Investors tend to get greedy when it comes to penny stocks. A 35% return on Facebook might sound decent, but when it comes to a penny stock…investors are holding out for massive returns.

That could be a big mistake.

Even solid, well-run penny stocks can see their share prices rise and fall on any given day…for whatever reason. Penny stocks can rise and fall depending on earnings, the share price can fluctuate on investor sentiment, or broader economic conditions can cause peaks and dips. If it’s thinly traded, a penny stock can plummet because someone wants out—at any cost.

Before you buy a penny stock, determine your profit goal and sell. Or, take profits and leave some on the table if you think the company’s story remains compelling. After all, some penny stocks are more interesting than others.

For example, in late 2008 and early 2009, when the markets were crashing and investors were running for the exits, Ford Motor Company (NYSE:F) was a penny stock and, for a little while, traded under $1.00.

During the mayhem, Ford revamped its operations, had a great cash position, and offered a fabulous growth strategy. That would have been a good penny stock to hold onto. At the same time, it wasn’t a stock to ignore just because it was trading for less than $5.00.

Even today, there are a lot of penny stocks out there with market caps of more than $1.0 billion, $2.0 billion, even $5.0 billion trading for less than $5.00 per share.

Tip #5: Don’t Fall in Love with Your Penny Stock

Don’t do it.

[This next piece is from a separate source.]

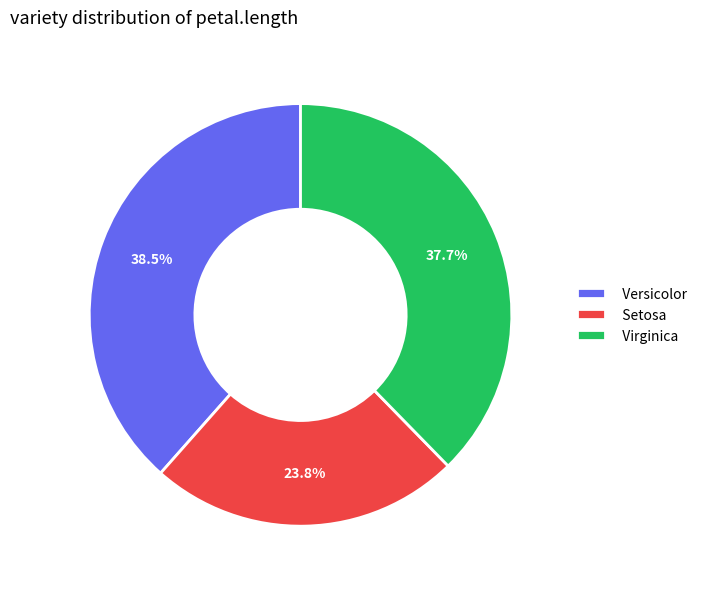

Does any single category account for the majority?

No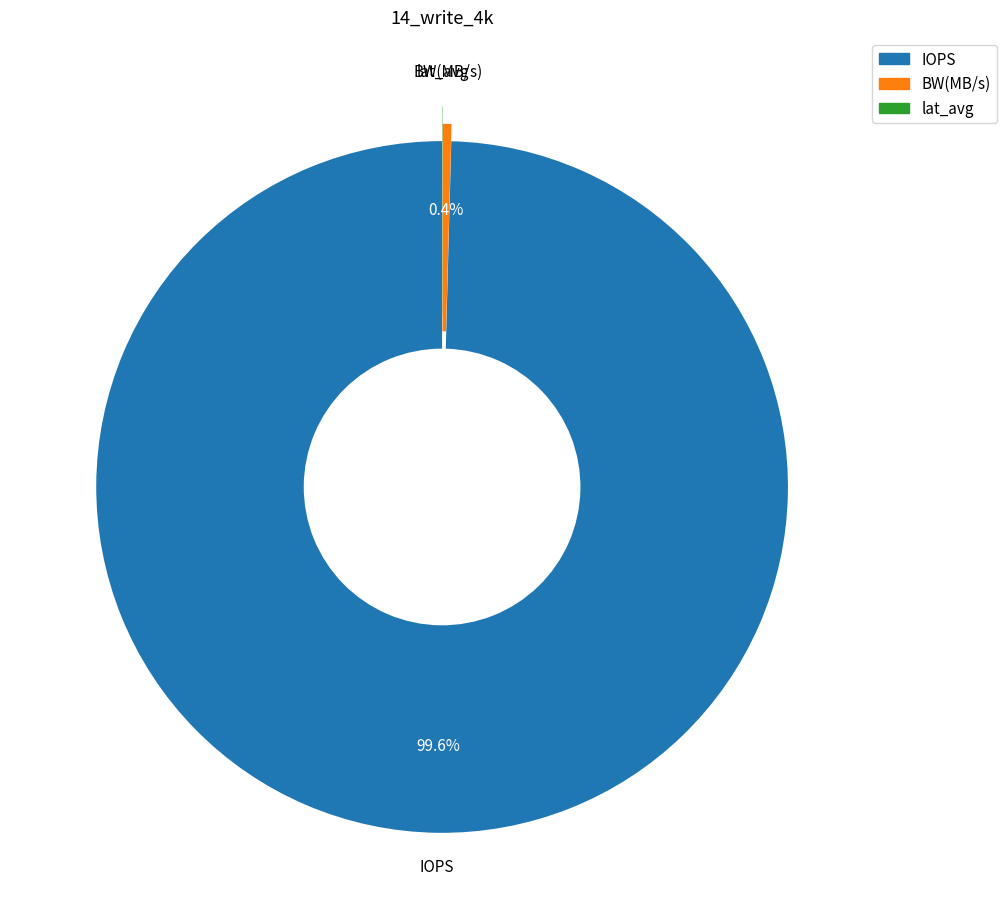

What portion of the pie excludes IOPS?

0.4%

A lot of small penny stock companies will hook you in with their story. They have a technology that will revolutionize the world…maybe. Stay objective and keep the company on your radar. Take a loss and sell if you need to.

There’s no reason to hold onto a penny stock just because it has an interesting story. Investors need to be results-oriented. If it’s not making you money or doesn’t look like it’s going to for the foreseeable future, dump it, free up some cash, and invest your money elsewhere.

The Bottom Line on Trading Penny Stocks

The bottom line: Investors love trading penny stocks because of the potential to make a lot of money. However, if you’re not careful and conduct proper due diligence, you could end up losing your entire investment—and not just because the stock isn’t performing well. There are still a lot of penny stock scammers out there who are more than happy to dupe you into giving them all your hard-earned money.

Be diligent. Stay alert. Trust no one. If you keep these principles in mind, you might be able to earn huge profits trading penny stocks.